Erin Aubry Kaplan of the Los Angeles Times noted, "too often, [Whitehead] can't resist the temptation of irony, and his big ideas are sometimes overwhelmed by one wink-wink or metaphor too many." Kirkus Reviews praised the book, writing, "while making no attempt at depth of characterization, Whitehead audaciously blurs the line between social realism and fabulist satire." The Library Journal praised the book, noting, "in spare and evocative prose, Whitehead does Shakespeare one better: What's in a name, and how does our identity relate to our own sense of who we are?" The New York Observer was critical of the book but noted, "readers not looking for direct emotional access to the characters may find it gratifying to solve the intellectual puzzle set here by Colson Whitehead."

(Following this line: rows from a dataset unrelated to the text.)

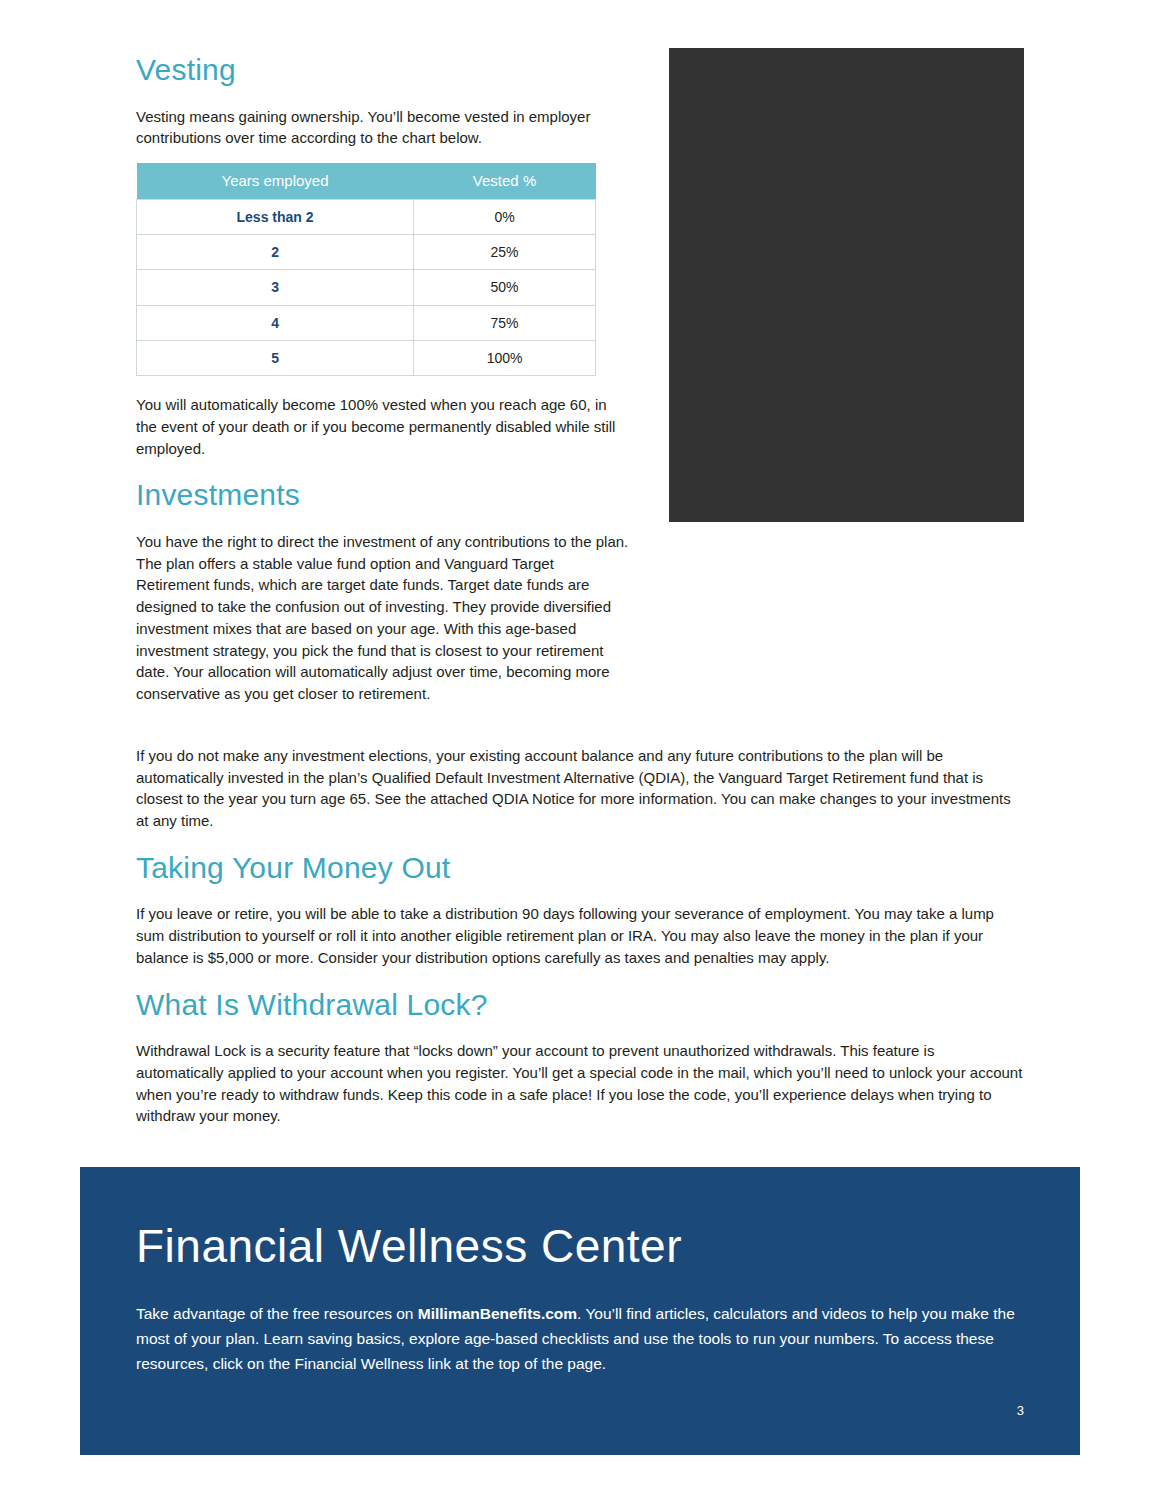Vesting
Vesting means gaining ownership. You’ll become vested in employer contributions over time according to the chart below.
| Years employed | Vested % |
| --- | --- |
| Less than 2 | 0% |
| 2 | 25% |
| 3 | 50% |
| 4 | 75% |
| 5 | 100% |
You will automatically become 100% vested when you reach age 60, in the event of your death or if you become permanently disabled while still employed.
Investments
You have the right to direct the investment of any contributions to the plan. The plan offers a stable value fund option and Vanguard Target Retirement funds, which are target date funds. Target date funds are designed to take the confusion out of investing. They provide diversified investment mixes that are based on your age. With this age-based investment strategy, you pick the fund that is closest to your retirement date. Your allocation will automatically adjust over time, becoming more conservative as you get closer to retirement.
If you do not make any investment elections, your existing account balance and any future contributions to the plan will be automatically invested in the plan’s Qualified Default Investment Alternative (QDIA), the Vanguard Target Retirement fund that is closest to the year you turn age 65. See the attached QDIA Notice for more information. You can make changes to your investments at any time.
Taking Your Money Out
If you leave or retire, you will be able to take a distribution 90 days following your severance of employment. You may take a lump sum distribution to yourself or roll it into another eligible retirement plan or IRA. You may also leave the money in the plan if your balance is $5,000 or more. Consider your distribution options carefully as taxes and penalties may apply.
What Is Withdrawal Lock?
Withdrawal Lock is a security feature that “locks down” your account to prevent unauthorized withdrawals. This feature is automatically applied to your account when you register. You’ll get a special code in the mail, which you’ll need to unlock your account when you’re ready to withdraw funds. Keep this code in a safe place! If you lose the code, you’ll experience delays when trying to withdraw your money.
Financial Wellness Center
Take advantage of the free resources on MillimanBenefits.com. You’ll find articles, calculators and videos to help you make the most of your plan. Learn saving basics, explore age-based checklists and use the tools to run your numbers. To access these resources, click on the Financial Wellness link at the top of the page.
3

Scott Esposito of webzine PopMatters gave the novel mixed comments, writing, "it is no surprise that Apex Hides the Hurt, Whitehead's third novel, is packed with a number of allegorical elements blended into a multi-layered structure. What's unfortunate, however, is that all this technical artistry is in the service of unremarkable themes and ideas." Entertainment website The A.V. Club complimented the book, writing, "perhaps taking his cues from his protagonist's profession, Whitehead keeps his prose as streamlined as it comes, and he uses it to craft a satiric novel in tune with a moment where marketing overshadows content and even the lowliest blogger thinks in branding terms." Michael McGirr of The Sydney Morning Herald called it "a book of abundant irony."